What the exercise asks: Copy the stretch of the listing below from the line containing "order: Hemiptera" through the line containing "common name: Alfalfa butterfly", word for word, including both of those lines.

┌────────

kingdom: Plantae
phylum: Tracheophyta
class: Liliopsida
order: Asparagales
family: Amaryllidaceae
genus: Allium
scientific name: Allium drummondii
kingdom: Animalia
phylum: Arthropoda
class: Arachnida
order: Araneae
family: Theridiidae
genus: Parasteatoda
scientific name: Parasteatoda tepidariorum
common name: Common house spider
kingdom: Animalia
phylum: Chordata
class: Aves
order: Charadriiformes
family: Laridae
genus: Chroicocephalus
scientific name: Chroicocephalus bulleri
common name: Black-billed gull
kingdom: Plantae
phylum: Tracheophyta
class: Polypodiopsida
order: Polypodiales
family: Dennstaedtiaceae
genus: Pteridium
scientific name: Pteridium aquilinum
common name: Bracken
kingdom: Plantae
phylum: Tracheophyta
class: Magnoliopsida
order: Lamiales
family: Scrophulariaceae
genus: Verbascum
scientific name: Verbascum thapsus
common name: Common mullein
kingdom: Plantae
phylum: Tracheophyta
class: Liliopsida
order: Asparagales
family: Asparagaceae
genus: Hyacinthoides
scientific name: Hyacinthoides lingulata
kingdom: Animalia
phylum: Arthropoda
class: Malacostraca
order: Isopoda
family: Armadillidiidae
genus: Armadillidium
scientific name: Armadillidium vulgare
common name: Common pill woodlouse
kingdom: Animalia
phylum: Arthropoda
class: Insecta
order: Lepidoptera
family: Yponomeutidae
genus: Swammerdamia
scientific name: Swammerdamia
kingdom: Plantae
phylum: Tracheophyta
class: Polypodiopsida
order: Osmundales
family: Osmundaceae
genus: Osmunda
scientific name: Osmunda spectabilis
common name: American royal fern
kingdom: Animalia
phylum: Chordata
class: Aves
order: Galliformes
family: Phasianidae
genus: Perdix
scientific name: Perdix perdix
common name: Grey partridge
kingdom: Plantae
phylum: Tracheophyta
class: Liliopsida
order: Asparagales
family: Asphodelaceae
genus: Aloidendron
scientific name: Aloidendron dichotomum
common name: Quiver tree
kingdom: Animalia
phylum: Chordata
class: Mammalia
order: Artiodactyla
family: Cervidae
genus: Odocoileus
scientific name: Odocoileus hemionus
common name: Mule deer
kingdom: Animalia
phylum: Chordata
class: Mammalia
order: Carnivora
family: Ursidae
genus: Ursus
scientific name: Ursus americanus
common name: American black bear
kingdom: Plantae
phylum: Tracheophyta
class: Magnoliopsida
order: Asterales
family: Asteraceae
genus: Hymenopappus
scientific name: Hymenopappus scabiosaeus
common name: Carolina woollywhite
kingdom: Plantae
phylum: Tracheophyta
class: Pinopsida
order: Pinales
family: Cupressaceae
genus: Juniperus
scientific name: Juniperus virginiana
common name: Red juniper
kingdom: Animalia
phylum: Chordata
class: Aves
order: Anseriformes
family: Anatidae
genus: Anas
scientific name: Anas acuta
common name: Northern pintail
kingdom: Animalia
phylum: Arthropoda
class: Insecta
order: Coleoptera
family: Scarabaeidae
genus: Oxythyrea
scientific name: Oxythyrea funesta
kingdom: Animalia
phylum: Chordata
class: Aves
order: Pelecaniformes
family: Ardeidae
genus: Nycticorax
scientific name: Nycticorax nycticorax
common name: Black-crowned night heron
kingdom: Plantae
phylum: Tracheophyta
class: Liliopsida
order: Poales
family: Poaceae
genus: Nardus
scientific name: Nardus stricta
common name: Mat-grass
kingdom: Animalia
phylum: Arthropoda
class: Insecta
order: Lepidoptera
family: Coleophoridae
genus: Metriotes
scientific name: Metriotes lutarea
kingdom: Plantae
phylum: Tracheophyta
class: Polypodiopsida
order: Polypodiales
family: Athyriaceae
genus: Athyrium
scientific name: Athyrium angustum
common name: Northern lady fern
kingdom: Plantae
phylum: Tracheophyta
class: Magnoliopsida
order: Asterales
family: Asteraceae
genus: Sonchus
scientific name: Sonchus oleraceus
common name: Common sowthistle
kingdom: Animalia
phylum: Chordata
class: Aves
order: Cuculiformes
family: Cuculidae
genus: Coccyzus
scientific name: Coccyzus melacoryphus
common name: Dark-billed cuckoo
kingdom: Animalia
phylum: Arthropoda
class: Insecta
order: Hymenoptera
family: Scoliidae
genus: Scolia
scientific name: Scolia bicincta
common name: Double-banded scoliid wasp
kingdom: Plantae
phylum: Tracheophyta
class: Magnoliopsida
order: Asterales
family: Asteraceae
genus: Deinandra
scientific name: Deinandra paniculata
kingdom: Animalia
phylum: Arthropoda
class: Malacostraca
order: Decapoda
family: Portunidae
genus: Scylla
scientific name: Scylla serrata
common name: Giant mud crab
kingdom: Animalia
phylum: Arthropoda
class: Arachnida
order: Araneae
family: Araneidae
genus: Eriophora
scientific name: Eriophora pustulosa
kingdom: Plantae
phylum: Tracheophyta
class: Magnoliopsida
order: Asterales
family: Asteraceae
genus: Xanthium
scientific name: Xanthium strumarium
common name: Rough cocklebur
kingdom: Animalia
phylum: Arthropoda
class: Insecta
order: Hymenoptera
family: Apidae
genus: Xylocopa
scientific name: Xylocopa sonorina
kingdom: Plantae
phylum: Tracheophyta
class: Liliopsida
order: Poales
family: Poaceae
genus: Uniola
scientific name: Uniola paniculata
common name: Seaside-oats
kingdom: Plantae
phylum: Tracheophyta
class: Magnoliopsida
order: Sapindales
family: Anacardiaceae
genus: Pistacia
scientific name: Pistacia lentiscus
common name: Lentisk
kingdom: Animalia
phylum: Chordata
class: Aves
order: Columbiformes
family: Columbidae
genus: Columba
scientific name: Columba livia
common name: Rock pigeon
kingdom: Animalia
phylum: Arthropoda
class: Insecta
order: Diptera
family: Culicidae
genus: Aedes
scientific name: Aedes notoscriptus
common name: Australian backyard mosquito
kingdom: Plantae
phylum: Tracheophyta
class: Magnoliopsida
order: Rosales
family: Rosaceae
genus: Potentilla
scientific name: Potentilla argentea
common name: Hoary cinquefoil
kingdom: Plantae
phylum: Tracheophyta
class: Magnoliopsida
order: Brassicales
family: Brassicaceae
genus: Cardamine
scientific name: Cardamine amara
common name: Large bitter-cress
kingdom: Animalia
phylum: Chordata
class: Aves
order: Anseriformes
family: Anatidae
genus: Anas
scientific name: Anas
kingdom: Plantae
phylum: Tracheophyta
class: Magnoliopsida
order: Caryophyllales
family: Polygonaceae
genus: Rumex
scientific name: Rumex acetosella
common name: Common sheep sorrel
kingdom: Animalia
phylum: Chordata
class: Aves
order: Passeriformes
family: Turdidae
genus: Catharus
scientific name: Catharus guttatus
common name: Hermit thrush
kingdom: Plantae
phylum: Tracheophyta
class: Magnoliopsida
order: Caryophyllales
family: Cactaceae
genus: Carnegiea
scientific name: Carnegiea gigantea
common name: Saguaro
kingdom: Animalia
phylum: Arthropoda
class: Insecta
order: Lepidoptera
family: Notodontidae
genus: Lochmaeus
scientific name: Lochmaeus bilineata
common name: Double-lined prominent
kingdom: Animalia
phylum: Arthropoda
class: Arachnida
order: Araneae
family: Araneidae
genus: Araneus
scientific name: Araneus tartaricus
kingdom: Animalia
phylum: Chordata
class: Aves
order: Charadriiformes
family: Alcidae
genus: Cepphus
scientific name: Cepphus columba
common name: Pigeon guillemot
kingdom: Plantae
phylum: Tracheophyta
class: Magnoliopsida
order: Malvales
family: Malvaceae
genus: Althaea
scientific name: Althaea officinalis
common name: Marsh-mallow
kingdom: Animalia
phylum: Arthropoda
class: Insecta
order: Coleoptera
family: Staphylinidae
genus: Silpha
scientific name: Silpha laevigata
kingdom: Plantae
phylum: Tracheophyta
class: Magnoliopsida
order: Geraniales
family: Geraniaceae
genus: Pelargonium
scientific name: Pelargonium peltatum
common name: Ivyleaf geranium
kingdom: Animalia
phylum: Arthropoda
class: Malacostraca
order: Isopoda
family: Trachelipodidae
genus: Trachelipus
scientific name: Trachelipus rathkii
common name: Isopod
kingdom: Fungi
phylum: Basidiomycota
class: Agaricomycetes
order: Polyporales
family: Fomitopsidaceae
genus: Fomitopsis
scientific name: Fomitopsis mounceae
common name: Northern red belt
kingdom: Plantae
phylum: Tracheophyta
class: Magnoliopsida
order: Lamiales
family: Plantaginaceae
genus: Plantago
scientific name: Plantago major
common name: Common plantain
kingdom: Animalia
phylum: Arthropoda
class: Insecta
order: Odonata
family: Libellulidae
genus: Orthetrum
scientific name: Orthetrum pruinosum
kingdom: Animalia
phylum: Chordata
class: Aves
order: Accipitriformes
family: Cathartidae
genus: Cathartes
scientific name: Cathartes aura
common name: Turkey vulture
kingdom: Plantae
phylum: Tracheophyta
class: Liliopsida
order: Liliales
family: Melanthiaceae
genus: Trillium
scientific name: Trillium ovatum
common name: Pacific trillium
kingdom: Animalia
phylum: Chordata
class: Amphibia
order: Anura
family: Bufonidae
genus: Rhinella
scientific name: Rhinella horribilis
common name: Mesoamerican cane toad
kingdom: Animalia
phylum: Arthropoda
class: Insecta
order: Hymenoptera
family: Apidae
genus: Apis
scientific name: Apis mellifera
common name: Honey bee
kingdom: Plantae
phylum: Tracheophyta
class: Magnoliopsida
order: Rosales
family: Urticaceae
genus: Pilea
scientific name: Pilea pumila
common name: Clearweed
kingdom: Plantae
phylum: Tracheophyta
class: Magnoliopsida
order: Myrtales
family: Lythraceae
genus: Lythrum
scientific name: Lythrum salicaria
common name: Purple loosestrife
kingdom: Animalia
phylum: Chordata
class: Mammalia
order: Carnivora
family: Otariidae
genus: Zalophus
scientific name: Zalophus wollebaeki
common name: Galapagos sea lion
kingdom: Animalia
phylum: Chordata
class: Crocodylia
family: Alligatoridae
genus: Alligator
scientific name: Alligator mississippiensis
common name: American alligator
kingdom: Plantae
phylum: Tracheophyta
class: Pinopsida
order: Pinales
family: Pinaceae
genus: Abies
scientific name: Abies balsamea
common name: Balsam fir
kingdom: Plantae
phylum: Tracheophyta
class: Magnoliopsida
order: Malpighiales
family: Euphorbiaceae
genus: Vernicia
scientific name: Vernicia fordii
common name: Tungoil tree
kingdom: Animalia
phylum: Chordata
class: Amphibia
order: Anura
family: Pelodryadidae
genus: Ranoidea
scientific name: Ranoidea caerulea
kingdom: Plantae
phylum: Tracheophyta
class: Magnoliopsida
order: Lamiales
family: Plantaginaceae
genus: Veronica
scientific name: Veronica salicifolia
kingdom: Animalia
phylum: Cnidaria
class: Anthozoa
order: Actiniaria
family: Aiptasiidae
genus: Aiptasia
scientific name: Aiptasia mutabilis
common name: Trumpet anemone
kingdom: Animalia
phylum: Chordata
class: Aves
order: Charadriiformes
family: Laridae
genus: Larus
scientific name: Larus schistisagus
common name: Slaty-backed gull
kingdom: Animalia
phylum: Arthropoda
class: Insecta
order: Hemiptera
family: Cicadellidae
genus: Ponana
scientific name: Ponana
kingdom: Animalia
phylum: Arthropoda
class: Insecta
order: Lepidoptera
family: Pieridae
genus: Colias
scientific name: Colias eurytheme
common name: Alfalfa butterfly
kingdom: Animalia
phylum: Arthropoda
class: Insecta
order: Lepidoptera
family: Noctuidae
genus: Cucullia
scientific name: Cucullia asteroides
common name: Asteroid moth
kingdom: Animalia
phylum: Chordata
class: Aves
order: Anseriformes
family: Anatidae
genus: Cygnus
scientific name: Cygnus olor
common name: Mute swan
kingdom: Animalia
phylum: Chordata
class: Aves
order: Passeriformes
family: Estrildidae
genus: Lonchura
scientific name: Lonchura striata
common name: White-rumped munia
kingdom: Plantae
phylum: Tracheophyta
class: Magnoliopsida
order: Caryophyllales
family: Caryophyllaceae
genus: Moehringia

└────────

Finished task:
order: Hemiptera
family: Cicadellidae
genus: Ponana
scientific name: Ponana
kingdom: Animalia
phylum: Arthropoda
class: Insecta
order: Lepidoptera
family: Pieridae
genus: Colias
scientific name: Colias eurytheme
common name: Alfalfa butterfly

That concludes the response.